■ **Exercise**: Copy all of the following entries line for line, with no changes to any wording or order.

■ **Task inputs**:
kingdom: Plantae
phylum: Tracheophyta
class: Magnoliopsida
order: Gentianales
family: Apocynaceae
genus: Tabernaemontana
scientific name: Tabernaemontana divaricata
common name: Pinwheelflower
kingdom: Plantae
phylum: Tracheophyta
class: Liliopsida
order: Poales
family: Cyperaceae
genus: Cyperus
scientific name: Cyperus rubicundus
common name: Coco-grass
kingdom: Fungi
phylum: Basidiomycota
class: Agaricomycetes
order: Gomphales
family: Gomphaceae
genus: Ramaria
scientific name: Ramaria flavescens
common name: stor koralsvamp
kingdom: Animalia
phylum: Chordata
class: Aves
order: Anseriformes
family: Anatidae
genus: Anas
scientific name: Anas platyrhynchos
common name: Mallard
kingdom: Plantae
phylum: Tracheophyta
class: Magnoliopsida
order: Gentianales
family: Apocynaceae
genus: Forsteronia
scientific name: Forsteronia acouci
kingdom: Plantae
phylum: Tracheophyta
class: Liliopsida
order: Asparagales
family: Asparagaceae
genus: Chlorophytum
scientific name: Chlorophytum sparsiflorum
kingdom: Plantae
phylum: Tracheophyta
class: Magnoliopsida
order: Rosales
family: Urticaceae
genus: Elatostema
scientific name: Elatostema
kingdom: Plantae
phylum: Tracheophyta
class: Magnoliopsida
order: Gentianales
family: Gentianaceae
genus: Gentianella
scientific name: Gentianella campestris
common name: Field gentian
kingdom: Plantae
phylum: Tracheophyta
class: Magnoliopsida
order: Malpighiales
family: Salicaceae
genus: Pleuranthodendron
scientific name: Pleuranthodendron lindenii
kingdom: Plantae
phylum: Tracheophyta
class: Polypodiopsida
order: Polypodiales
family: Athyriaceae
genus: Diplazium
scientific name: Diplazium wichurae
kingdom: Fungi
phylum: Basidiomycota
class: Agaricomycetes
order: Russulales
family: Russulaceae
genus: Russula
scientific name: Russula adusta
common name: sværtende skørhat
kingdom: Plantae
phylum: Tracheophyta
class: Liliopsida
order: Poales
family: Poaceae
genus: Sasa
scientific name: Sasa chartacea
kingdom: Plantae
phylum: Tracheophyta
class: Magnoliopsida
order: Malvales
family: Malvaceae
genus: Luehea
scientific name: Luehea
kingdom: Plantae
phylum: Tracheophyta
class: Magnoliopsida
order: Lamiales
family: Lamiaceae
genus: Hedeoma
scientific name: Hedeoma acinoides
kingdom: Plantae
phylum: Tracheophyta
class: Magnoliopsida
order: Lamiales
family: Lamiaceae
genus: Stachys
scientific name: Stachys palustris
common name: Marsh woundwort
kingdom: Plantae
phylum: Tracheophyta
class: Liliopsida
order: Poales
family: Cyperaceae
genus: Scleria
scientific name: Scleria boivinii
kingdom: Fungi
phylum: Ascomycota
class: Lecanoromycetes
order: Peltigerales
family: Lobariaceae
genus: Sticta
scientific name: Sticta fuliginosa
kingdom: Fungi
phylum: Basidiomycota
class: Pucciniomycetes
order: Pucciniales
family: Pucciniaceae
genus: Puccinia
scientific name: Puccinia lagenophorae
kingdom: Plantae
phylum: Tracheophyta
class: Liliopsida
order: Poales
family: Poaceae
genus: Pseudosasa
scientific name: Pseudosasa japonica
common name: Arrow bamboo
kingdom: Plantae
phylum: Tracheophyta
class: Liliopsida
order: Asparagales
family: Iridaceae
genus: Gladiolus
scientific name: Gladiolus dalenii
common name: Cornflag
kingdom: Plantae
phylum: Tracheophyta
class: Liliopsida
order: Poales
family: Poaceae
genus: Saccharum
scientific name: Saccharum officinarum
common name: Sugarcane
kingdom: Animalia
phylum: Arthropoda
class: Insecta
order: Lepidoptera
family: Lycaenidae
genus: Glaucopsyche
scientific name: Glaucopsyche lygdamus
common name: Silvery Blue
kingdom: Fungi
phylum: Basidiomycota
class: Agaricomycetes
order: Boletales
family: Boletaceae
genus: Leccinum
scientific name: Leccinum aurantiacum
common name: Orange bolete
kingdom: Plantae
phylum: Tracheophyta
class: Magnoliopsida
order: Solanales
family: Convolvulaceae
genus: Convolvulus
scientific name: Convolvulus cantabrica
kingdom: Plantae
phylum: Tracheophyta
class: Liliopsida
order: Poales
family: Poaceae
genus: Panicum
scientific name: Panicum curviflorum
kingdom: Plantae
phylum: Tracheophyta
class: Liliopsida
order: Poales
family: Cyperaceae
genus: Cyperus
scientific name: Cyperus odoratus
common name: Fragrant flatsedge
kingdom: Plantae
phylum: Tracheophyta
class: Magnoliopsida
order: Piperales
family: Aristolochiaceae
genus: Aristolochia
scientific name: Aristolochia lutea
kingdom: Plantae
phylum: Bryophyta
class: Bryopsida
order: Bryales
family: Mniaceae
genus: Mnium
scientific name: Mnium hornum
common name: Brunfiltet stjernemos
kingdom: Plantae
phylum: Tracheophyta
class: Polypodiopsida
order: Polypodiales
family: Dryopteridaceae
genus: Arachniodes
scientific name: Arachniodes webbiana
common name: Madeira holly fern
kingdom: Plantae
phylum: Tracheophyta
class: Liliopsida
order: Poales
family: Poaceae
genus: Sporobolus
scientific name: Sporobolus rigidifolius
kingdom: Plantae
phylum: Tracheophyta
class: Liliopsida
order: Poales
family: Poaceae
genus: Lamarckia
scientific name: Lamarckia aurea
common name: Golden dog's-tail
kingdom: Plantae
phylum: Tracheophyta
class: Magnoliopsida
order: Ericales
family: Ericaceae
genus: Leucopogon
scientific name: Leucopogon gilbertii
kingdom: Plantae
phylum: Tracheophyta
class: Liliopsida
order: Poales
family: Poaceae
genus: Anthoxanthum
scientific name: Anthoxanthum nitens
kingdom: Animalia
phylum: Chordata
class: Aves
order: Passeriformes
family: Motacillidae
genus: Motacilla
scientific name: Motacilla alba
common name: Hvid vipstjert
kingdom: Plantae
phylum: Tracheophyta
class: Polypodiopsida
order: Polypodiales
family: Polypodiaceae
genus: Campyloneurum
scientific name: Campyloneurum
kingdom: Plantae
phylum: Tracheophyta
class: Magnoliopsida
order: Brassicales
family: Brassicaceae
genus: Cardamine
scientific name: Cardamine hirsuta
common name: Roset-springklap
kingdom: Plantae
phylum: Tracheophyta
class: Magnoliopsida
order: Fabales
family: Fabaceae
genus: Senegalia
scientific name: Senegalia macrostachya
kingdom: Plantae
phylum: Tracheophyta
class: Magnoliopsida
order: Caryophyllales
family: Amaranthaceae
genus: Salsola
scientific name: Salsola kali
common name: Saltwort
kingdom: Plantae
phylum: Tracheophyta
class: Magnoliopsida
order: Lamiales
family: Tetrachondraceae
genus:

■ **Task solution**:
kingdom: Plantae
phylum: Tracheophyta
class: Magnoliopsida
order: Gentianales
family: Apocynaceae
genus: Tabernaemontana
scientific name: Tabernaemontana divaricata
common name: Pinwheelflower
kingdom: Plantae
phylum: Tracheophyta
class: Liliopsida
order: Poales
family: Cyperaceae
genus: Cyperus
scientific name: Cyperus rubicundus
common name: Coco-grass
kingdom: Fungi
phylum: Basidiomycota
class: Agaricomycetes
order: Gomphales
family: Gomphaceae
genus: Ramaria
scientific name: Ramaria flavescens
common name: stor koralsvamp
kingdom: Animalia
phylum: Chordata
class: Aves
order: Anseriformes
family: Anatidae
genus: Anas
scientific name: Anas platyrhynchos
common name: Mallard
kingdom: Plantae
phylum: Tracheophyta
class: Magnoliopsida
order: Gentianales
family: Apocynaceae
genus: Forsteronia
scientific name: Forsteronia acouci
kingdom: Plantae
phylum: Tracheophyta
class: Liliopsida
order: Asparagales
family: Asparagaceae
genus: Chlorophytum
scientific name: Chlorophytum sparsiflorum
kingdom: Plantae
phylum: Tracheophyta
class: Magnoliopsida
order: Rosales
family: Urticaceae
genus: Elatostema
scientific name: Elatostema
kingdom: Plantae
phylum: Tracheophyta
class: Magnoliopsida
order: Gentianales
family: Gentianaceae
genus: Gentianella
scientific name: Gentianella campestris
common name: Field gentian
kingdom: Plantae
phylum: Tracheophyta
class: Magnoliopsida
order: Malpighiales
family: Salicaceae
genus: Pleuranthodendron
scientific name: Pleuranthodendron lindenii
kingdom: Plantae
phylum: Tracheophyta
class: Polypodiopsida
order: Polypodiales
family: Athyriaceae
genus: Diplazium
scientific name: Diplazium wichurae
kingdom: Fungi
phylum: Basidiomycota
class: Agaricomycetes
order: Russulales
family: Russulaceae
genus: Russula
scientific name: Russula adusta
common name: sværtende skørhat
kingdom: Plantae
phylum: Tracheophyta
class: Liliopsida
order: Poales
family: Poaceae
genus: Sasa
scientific name: Sasa chartacea
kingdom: Plantae
phylum: Tracheophyta
class: Magnoliopsida
order: Malvales
family: Malvaceae
genus: Luehea
scientific name: Luehea
kingdom: Plantae
phylum: Tracheophyta
class: Magnoliopsida
order: Lamiales
family: Lamiaceae
genus: Hedeoma
scientific name: Hedeoma acinoides
kingdom: Plantae
phylum: Tracheophyta
class: Magnoliopsida
order: Lamiales
family: Lamiaceae
genus: Stachys
scientific name: Stachys palustris
common name: Marsh woundwort
kingdom: Plantae
phylum: Tracheophyta
class: Liliopsida
order: Poales
family: Cyperaceae
genus: Scleria
scientific name: Scleria boivinii
kingdom: Fungi
phylum: Ascomycota
class: Lecanoromycetes
order: Peltigerales
family: Lobariaceae
genus: Sticta
scientific name: Sticta fuliginosa
kingdom: Fungi
phylum: Basidiomycota
class: Pucciniomycetes
order: Pucciniales
family: Pucciniaceae
genus: Puccinia
scientific name: Puccinia lagenophorae
kingdom: Plantae
phylum: Tracheophyta
class: Liliopsida
order: Poales
family: Poaceae
genus: Pseudosasa
scientific name: Pseudosasa japonica
common name: Arrow bamboo
kingdom: Plantae
phylum: Tracheophyta
class: Liliopsida
order: Asparagales
family: Iridaceae
genus: Gladiolus
scientific name: Gladiolus dalenii
common name: Cornflag
kingdom: Plantae
phylum: Tracheophyta
class: Liliopsida
order: Poales
family: Poaceae
genus: Saccharum
scientific name: Saccharum officinarum
common name: Sugarcane
kingdom: Animalia
phylum: Arthropoda
class: Insecta
order: Lepidoptera
family: Lycaenidae
genus: Glaucopsyche
scientific name: Glaucopsyche lygdamus
common name: Silvery Blue
kingdom: Fungi
phylum: Basidiomycota
class: Agaricomycetes
order: Boletales
family: Boletaceae
genus: Leccinum
scientific name: Leccinum aurantiacum
common name: Orange bolete
kingdom: Plantae
phylum: Tracheophyta
class: Magnoliopsida
order: Solanales
family: Convolvulaceae
genus: Convolvulus
scientific name: Convolvulus cantabrica
kingdom: Plantae
phylum: Tracheophyta
class: Liliopsida
order: Poales
family: Poaceae
genus: Panicum
scientific name: Panicum curviflorum
kingdom: Plantae
phylum: Tracheophyta
class: Liliopsida
order: Poales
family: Cyperaceae
genus: Cyperus
scientific name: Cyperus odoratus
common name: Fragrant flatsedge
kingdom: Plantae
phylum: Tracheophyta
class: Magnoliopsida
order: Piperales
family: Aristolochiaceae
genus: Aristolochia
scientific name: Aristolochia lutea
kingdom: Plantae
phylum: Bryophyta
class: Bryopsida
order: Bryales
family: Mniaceae
genus: Mnium
scientific name: Mnium hornum
common name: Brunfiltet stjernemos
kingdom: Plantae
phylum: Tracheophyta
class: Polypodiopsida
order: Polypodiales
family: Dryopteridaceae
genus: Arachniodes
scientific name: Arachniodes webbiana
common name: Madeira holly fern
kingdom: Plantae
phylum: Tracheophyta
class: Liliopsida
order: Poales
family: Poaceae
genus: Sporobolus
scientific name: Sporobolus rigidifolius
kingdom: Plantae
phylum: Tracheophyta
class: Liliopsida
order: Poales
family: Poaceae
genus: Lamarckia
scientific name: Lamarckia aurea
common name: Golden dog's-tail
kingdom: Plantae
phylum: Tracheophyta
class: Magnoliopsida
order: Ericales
family: Ericaceae
genus: Leucopogon
scientific name: Leucopogon gilbertii
kingdom: Plantae
phylum: Tracheophyta
class: Liliopsida
order: Poales
family: Poaceae
genus: Anthoxanthum
scientific name: Anthoxanthum nitens
kingdom: Animalia
phylum: Chordata
class: Aves
order: Passeriformes
family: Motacillidae
genus: Motacilla
scientific name: Motacilla alba
common name: Hvid vipstjert
kingdom: Plantae
phylum: Tracheophyta
class: Polypodiopsida
order: Polypodiales
family: Polypodiaceae
genus: Campyloneurum
scientific name: Campyloneurum
kingdom: Plantae
phylum: Tracheophyta
class: Magnoliopsida
order: Brassicales
family: Brassicaceae
genus: Cardamine
scientific name: Cardamine hirsuta
common name: Roset-springklap
kingdom: Plantae
phylum: Tracheophyta
class: Magnoliopsida
order: Fabales
family: Fabaceae
genus: Senegalia
scientific name: Senegalia macrostachya
kingdom: Plantae
phylum: Tracheophyta
class: Magnoliopsida
order: Caryophyllales
family: Amaranthaceae
genus: Salsola
scientific name: Salsola kali
common name: Saltwort
kingdom: Plantae
phylum: Tracheophyta
class: Magnoliopsida
order: Lamiales
family: Tetrachondraceae
genus:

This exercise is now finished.